#### [TEXT FOR ANALYSIS]
------------
Monday, January 31, 2005

South Africa to African-America: 2 Poets Correspond (Letter #1)

Monday, 31 January 2005

The following is the first letter from 7 days of correspdence between myself and Vonani Bila, a 32-year old poet/publisher from the Limpopo province of South Africa. He is my cottage-mate for my 3-week residency at the Caversham Centre for Artists & Writers here in South Africa's Kwazulu Natal province, homeland of the Zulus. Though Vonani and I see each other first thing every morning, spend virtually all day together, and see each other last thing at night, we decided it would be interesting to see what sort of dialogue would happen via good old-fashioned letter-writing. Again, here's letter #1:


Vonani,

TODAY, IN THE 8TH DAY of my first trip to South Africa, I sat on a protruding rock by the rushing Lion River, muddy from all of the recent rain. In a moment of reflection, amid the hornets & butterflies and the various wild grasses, beneath the white sun climbing the great blue ladder of summer sky, I scooped my hand into the red soil and held – I mean really held – African dirt for the first time. It was a moment which I have dreamed of all of my life.

Though its texture is looser, its color is not unlike the red clay of Georgia, the only place I have ever called home. There, the red clay gets into your clothes, writes itself indelibly into your skin. Ask anyone who was born there. It never lets you go. And I wondered if this soil here in Kwazulu Natal - which too has seen more than its share of shed blood - might possess the same quality.

And as this dirt’s redness rubbed off on my brown hands, I contemplated the notion of home. Many African-Americans, including myself, view the trip back across the Atlantic to the so-called ‘Motherland’ – such as this trip which I am presently on - as a trip back home, of getting back to one’s roots, of reaching into the waters of a past which is beautiful, glorious, and untainted.

When I stepped off of the plane in Johannesburg, I must admit that, despite what I knew of South Africa’s brutal suffering under apartheid, I still could not help but expect something magical to happen in this moment. In fact, I think I desperately wanted something to happen in this moment – the moment in which I would inhale my first African breath.
------------
[Stored data entries]
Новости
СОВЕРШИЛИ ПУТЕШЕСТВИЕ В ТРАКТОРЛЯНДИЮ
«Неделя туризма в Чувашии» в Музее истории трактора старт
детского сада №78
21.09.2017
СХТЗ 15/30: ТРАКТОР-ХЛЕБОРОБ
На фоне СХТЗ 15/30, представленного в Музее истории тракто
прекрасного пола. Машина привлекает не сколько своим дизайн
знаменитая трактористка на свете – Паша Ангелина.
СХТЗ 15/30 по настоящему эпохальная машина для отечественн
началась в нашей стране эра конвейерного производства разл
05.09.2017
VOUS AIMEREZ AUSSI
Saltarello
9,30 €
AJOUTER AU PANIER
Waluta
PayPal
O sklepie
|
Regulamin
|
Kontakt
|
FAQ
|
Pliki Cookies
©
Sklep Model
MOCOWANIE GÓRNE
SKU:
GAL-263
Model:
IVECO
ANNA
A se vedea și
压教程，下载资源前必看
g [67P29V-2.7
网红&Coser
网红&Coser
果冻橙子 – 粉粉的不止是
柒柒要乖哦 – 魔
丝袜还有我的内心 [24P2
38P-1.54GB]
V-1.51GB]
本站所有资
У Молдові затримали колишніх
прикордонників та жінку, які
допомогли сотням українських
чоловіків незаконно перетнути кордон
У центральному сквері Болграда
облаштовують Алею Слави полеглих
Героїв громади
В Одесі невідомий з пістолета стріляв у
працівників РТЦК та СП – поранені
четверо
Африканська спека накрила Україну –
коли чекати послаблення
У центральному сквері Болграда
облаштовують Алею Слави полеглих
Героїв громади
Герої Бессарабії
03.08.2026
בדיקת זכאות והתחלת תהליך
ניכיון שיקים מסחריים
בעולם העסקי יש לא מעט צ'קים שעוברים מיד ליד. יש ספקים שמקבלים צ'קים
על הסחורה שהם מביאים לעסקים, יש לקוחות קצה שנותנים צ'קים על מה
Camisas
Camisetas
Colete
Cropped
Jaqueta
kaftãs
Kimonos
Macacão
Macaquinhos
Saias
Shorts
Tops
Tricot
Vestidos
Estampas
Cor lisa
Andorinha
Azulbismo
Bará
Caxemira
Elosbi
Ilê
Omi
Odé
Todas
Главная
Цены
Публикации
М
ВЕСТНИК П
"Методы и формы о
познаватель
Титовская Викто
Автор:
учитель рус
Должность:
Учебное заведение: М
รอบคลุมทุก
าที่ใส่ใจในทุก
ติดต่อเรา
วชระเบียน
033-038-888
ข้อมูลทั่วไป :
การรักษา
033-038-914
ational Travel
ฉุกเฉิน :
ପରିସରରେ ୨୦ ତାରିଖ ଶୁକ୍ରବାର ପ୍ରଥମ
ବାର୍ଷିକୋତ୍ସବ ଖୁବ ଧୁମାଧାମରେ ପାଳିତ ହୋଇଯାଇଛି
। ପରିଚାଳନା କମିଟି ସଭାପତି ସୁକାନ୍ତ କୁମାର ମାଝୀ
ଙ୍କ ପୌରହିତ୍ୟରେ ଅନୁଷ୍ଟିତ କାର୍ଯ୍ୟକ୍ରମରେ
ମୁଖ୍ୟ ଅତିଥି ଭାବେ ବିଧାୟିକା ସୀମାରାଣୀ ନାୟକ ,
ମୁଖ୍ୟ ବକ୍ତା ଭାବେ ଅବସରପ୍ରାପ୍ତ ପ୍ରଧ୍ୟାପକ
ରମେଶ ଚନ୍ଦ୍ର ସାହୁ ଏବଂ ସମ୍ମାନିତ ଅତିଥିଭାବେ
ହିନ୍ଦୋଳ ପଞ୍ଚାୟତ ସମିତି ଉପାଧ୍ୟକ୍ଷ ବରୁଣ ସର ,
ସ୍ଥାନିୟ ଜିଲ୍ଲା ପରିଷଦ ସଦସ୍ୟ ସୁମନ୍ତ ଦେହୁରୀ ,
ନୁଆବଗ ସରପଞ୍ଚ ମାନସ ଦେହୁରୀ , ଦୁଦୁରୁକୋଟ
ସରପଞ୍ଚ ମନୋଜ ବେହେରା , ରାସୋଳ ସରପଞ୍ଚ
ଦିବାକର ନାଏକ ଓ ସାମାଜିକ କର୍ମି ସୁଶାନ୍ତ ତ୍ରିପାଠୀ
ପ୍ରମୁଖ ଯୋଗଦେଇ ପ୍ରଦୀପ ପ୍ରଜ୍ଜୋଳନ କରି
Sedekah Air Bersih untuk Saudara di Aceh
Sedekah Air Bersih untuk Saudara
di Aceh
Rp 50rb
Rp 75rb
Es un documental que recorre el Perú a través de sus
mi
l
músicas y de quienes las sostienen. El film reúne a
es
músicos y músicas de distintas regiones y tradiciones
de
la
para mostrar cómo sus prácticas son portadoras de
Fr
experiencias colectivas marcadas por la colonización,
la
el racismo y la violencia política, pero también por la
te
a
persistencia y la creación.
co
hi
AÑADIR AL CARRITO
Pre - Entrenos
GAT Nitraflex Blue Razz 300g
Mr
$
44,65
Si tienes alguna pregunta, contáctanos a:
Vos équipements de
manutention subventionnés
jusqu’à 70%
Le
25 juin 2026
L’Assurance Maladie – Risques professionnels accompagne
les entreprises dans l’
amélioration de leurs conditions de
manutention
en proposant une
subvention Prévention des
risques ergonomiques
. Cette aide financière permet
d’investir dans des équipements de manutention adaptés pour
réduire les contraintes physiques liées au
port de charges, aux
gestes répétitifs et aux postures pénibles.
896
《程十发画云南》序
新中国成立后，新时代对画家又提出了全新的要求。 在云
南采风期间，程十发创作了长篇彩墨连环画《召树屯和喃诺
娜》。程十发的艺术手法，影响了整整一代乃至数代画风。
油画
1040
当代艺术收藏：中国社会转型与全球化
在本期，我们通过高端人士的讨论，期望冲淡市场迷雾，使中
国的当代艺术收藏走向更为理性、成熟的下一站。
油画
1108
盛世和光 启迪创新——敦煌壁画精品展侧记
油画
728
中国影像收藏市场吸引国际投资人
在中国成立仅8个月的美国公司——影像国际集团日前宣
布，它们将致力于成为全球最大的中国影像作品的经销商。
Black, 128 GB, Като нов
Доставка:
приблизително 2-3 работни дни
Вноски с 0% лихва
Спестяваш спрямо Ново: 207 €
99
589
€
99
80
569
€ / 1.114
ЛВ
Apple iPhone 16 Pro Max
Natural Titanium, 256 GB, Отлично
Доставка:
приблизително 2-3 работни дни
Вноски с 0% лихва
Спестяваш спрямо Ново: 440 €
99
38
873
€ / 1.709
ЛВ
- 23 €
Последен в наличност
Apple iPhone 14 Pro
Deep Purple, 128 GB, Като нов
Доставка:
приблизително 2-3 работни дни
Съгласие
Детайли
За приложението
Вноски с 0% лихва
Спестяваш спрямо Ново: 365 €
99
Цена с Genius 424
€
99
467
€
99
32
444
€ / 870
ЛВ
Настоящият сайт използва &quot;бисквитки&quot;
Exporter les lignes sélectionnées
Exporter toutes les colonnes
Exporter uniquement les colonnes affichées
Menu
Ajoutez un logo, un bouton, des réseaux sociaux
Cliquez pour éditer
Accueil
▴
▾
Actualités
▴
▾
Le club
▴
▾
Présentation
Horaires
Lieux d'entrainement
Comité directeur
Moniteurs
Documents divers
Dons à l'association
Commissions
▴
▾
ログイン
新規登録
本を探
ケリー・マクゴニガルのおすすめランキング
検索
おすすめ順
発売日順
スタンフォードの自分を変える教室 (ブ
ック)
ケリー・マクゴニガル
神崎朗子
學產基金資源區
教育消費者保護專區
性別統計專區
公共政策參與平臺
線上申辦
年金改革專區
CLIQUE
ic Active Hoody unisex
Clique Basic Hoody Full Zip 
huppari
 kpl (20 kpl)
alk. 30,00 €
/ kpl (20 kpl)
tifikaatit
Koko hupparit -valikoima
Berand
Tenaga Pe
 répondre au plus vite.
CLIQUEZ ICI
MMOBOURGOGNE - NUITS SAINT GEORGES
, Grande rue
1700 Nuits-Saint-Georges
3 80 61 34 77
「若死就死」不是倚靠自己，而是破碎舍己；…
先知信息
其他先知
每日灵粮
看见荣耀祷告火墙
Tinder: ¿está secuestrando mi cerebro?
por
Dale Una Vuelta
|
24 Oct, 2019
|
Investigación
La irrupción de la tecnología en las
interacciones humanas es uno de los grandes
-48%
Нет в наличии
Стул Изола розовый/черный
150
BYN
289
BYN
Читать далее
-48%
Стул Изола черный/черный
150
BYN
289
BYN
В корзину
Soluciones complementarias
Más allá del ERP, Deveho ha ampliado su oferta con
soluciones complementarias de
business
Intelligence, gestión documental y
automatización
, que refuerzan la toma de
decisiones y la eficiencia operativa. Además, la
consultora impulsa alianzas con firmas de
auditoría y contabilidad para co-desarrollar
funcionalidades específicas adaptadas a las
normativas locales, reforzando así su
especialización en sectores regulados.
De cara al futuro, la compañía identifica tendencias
------------
#### [TASK DIRECTIONS]
Reproduce the passage of the poets' letter above, starting with "And as this" and going on through "glorious, and untainted.".

#### [EXERCISE ANSWER]
And as this dirt’s redness rubbed off on my brown hands, I contemplated the notion of home. Many African-Americans, including myself, view the trip back across the Atlantic to the so-called ‘Motherland’ – such as this trip which I am presently on - as a trip back home, of getting back to one’s roots, of reaching into the waters of a past which is beautiful, glorious, and untainted.